As to refugees, the government applies the 1951 Convention relating to the Status of Refugees and the 1967 Protocol. Monaco has several arrangements with France regarding political asylum of refugees, subject to French constitutional stipulations.

==Criminal justice system==

===Trial===
There are three levels of judicial power in Monaco, which handle both civil lawsuits and criminal law. They include:

- Jurisdiction of First Instance – this jurisdiction is divided into offices of the Justice of the Peace, the Court of First Instance, and various other tribunals.
- Court of Appeal – the court of appeal reviews the judgments of appeal cases. The court of First Instance may also hear appeals, subject to government rules.
- The Court of Revision – this Court works as a secondary platform for deciding cases. It ensures that lower court levels apply the law appropriately. The Court may also decide to approve or quash an appeal, or may remand a case sua sponte for additional investigation.
- The Supreme Court of Monaco has specific jurisdictions. This includes:
  - Constitutional matters – the Supreme Court may review cases of annulment, legal compensations cases, and infringements of constitutional rights.
  - Administrative affairs – these include review of the actions of administrative authorities, as well as activities that involve annulment.

==Constitutional Rights in Monaco==
The Constitution of Monaco protects its citizens from arbitrary arrests or trial, and from detention when a person is not suspected of a crime. Basic rights include a requirement that law enforcement authorities bring a person charged with a crime in front of a court of law within 24 hours. Monaco releases a significant portion of its detainees without bail. The investigating magistrate, though, may order the detention of an individual for as many as 120 days, based on investigative factors. Further, Monaco does not force its nationals into exile when suspected of a crime.

===Prisons===
The prison system of Monaco has drawn criticism from various quarters worldwide. Though Monaco endeavors to provide suitable resources for criminals, shortcomings have been alleged regarding the country’s correctional facilities. International human rights agencies have criticized Monaco for sending all long-term prisoner citizens to France, as well as the conditions in which prisoners detained more than 24 hours have been held. These include a lack of sufficient outdoor exercise or space for recreation; a lack of access to sunlight; and insufficient space for prisoners to keep their personal property.

The prison system in Monaco is controlled by independent, non-governmental parties such as CPT, which conducts regular appraisals of the prisons in Monaco. From these examinations, relevant prison officials are tasked with maintaining and supporting human rights within the correctional system.

==Protection==
The judiciary and Constitution of Monaco address instances of abuse, and provide solutions thereto. The constitution also grants certain rights to the 5,000 residents classified as Monegasque nationals: free education, financial help for those in need, and the right to elect officials and hold positions of national office.

==Children's rights==
Monaco's government generally supports children's rights and welfare. Health care programs for the young are plentiful.

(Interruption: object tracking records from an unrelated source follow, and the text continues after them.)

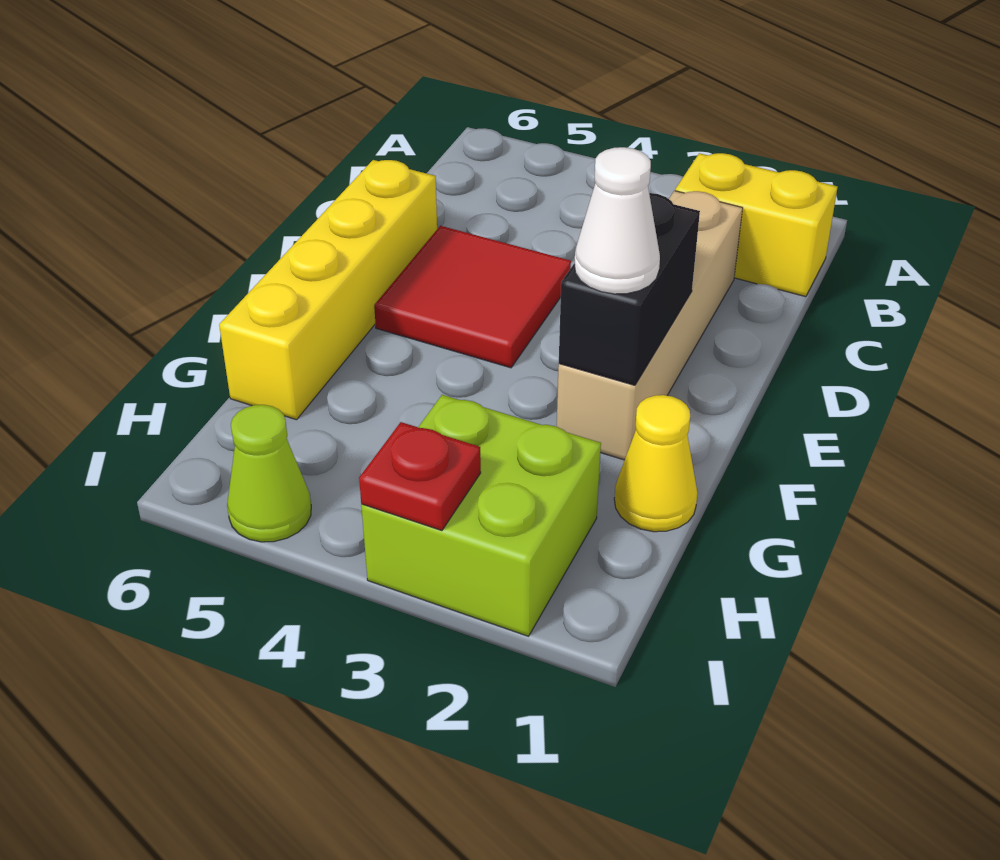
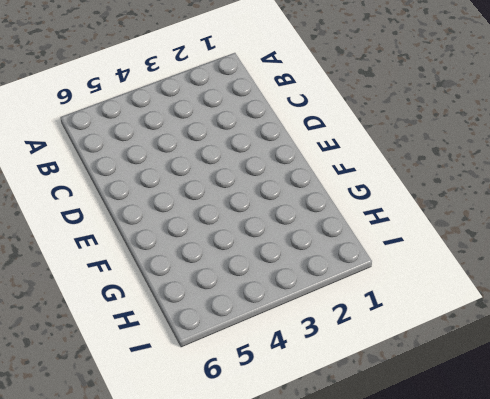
none -> yellow 1x2 brick [675,153,838,297]
none -> tan 1x4 brick [557,191,743,460]

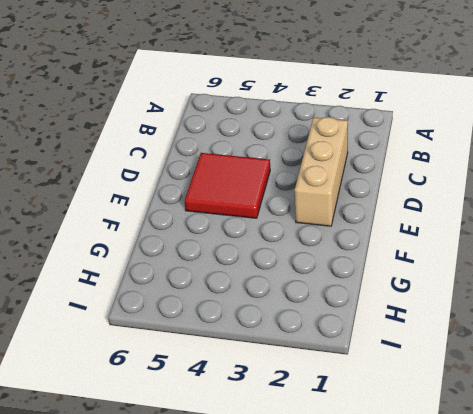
tan 1x3 brick [295,117,348,226] -> tan 1x4 brick [557,191,743,460]
none -> yellow 1x2 brick [675,153,838,297]
none -> yellow 1x4 brick [219,160,437,420]

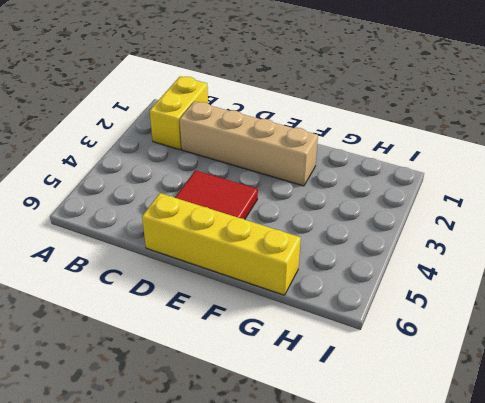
none -> yellow 1x1 cone [614,395,698,532]
none -> lime 2x2 brick [361,395,601,636]

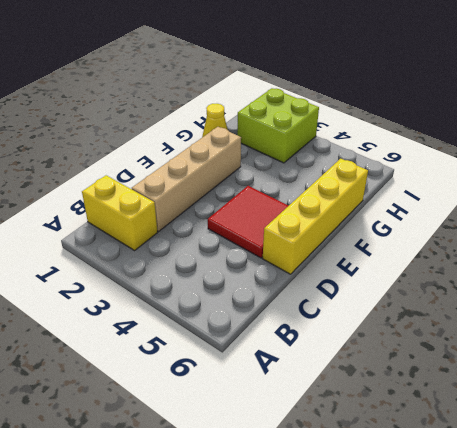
none -> lime 1x1 cone [227,405,311,542]
none -> black 1x2 brick [559,193,700,385]

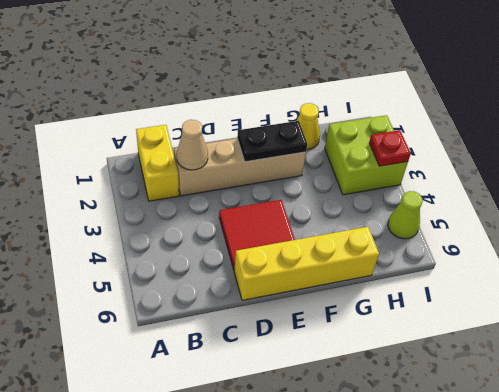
tan 1x1 cone [177,120,208,170] -> none
black 1x2 plate [237,121,307,162] -> black 1x2 brick [559,193,700,385]
none -> white 1x1 cone [574,147,660,294]

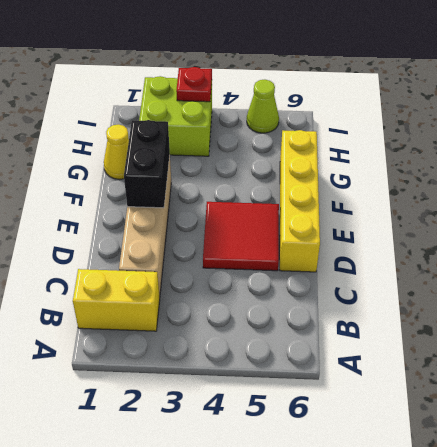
none -> white 1x1 cone [574,147,660,294]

Demographic studies conducted in 2010 showed that the mortality rate for children under five years had fallen below 4%. Furthermore, 97% of children have access to resources such as clean drinking water. Children also receive sufficient vaccination against diseases. Abortion, legalized in Monaco in 2009, is restricted to cases involving severe health problems.

The state has universal, mandatory public education for children. Reports from UNICEF state that the educational system needs to further respect human rights, as well as comply with the convention against discrimination in schools. The United Nations has made several recommendations for Monaco regarding legislation that further protects the rights of children.

Monaco actively promotes the right of children to not be enlisted in the military.